Return a copy of every line in the data below that contains "Arkansas".

Data excerpts:
--

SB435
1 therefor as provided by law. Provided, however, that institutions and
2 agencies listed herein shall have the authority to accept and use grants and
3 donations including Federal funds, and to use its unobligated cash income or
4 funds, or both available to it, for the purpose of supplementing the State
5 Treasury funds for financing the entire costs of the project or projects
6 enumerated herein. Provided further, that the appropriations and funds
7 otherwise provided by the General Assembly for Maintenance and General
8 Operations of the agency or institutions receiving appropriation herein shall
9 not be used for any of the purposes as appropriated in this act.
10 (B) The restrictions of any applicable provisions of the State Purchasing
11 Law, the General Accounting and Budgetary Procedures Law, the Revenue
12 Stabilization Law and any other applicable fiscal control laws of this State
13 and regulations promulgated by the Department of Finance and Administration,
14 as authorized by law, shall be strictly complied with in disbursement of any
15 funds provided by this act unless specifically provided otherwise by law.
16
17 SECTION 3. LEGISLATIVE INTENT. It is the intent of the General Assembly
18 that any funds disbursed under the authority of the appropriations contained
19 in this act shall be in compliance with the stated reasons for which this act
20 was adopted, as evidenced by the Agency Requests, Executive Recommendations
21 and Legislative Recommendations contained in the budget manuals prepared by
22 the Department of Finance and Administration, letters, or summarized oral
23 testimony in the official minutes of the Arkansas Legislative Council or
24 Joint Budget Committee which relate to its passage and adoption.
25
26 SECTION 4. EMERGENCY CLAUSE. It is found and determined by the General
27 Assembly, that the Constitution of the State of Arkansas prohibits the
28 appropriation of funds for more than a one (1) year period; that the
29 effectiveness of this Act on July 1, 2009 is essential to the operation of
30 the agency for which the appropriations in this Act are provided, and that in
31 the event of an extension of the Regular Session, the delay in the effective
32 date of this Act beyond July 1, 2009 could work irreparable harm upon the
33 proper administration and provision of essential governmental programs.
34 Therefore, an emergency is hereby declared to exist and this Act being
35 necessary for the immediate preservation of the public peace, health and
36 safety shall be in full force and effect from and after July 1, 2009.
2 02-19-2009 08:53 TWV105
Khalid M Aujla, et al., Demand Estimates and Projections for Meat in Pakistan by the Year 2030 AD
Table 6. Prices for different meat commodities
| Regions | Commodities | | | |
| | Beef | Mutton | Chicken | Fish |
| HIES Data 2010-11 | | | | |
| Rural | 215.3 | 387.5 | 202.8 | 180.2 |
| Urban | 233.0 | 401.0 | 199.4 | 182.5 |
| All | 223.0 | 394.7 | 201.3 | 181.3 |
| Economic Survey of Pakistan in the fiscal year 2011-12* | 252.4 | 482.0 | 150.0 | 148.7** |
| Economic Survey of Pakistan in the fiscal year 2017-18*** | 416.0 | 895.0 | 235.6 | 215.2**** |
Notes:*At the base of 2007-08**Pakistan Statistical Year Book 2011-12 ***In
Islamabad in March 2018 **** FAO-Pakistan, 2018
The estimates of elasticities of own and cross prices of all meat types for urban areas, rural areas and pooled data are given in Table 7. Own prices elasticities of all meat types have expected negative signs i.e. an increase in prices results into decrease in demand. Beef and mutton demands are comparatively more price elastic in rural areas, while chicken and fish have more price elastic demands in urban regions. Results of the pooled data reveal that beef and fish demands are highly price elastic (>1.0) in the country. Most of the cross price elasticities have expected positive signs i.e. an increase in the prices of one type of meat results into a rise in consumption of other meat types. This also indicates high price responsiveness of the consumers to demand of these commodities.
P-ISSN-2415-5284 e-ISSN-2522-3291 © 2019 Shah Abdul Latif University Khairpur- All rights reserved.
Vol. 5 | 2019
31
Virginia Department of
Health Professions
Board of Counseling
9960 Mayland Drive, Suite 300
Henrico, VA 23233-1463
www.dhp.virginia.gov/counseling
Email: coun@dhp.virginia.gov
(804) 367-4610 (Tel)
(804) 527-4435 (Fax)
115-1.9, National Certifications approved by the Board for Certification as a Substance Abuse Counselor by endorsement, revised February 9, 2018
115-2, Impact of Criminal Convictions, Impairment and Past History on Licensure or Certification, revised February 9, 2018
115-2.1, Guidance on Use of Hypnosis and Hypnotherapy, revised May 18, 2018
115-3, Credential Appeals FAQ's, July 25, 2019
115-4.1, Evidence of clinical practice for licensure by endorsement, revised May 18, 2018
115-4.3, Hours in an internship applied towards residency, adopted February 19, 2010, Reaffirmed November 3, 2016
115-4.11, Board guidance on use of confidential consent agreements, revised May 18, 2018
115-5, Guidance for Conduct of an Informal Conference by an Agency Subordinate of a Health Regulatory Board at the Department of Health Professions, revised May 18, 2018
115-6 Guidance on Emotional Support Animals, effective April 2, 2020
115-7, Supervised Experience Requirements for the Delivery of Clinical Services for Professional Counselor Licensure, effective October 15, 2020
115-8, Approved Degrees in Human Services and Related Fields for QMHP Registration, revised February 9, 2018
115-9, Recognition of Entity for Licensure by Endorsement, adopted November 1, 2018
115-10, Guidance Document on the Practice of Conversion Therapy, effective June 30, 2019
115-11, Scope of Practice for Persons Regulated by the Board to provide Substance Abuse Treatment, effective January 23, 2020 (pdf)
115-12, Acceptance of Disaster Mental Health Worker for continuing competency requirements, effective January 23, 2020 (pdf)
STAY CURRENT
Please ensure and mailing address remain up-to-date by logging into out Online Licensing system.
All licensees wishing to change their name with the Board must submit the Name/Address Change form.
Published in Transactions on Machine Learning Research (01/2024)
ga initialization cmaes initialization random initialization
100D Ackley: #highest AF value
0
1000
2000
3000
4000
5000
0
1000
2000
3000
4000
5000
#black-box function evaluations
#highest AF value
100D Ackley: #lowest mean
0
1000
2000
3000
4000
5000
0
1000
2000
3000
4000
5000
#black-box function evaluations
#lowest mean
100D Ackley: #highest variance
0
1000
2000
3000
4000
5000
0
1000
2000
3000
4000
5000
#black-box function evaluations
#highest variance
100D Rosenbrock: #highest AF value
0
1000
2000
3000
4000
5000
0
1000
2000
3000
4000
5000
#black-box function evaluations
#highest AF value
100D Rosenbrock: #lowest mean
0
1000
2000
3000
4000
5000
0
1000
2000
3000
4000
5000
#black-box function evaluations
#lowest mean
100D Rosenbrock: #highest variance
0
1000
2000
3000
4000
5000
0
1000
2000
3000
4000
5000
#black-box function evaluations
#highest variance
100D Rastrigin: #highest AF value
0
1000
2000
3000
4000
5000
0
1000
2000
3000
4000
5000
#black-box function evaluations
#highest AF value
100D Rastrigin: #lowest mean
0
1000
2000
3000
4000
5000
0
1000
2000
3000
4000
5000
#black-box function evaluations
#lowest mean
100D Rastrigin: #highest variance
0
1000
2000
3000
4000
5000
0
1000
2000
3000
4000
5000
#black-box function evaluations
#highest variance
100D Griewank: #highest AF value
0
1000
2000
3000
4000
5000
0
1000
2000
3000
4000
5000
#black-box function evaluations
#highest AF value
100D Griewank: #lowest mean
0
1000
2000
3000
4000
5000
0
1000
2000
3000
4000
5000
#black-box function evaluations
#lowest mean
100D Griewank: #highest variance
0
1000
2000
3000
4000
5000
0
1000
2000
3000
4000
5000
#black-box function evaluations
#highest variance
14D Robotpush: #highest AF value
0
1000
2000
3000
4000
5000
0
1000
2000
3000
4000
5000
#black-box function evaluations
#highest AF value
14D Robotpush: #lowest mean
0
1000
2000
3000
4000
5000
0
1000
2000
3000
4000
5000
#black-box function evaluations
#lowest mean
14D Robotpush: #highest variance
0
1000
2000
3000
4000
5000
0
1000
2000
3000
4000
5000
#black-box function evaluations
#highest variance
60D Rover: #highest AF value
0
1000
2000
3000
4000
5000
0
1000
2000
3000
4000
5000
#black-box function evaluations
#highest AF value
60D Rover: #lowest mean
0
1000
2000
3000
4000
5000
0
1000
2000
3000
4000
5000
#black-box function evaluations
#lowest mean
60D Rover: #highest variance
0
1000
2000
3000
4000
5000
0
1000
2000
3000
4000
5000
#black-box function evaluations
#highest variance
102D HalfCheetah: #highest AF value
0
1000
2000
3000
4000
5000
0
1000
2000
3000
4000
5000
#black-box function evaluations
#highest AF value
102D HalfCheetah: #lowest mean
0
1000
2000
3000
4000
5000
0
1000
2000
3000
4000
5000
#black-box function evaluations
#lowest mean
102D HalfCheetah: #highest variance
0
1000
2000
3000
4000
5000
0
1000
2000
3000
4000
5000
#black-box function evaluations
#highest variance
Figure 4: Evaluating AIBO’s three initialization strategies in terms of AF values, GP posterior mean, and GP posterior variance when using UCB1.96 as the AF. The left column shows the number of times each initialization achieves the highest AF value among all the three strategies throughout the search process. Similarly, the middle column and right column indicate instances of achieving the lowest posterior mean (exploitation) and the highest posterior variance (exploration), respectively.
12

--

OUTPUT OF THE EXERCISE:
23 testimony in the official minutes of the Arkansas Legislative Council or
27 Assembly, that the Constitution of the State of Arkansas prohibits the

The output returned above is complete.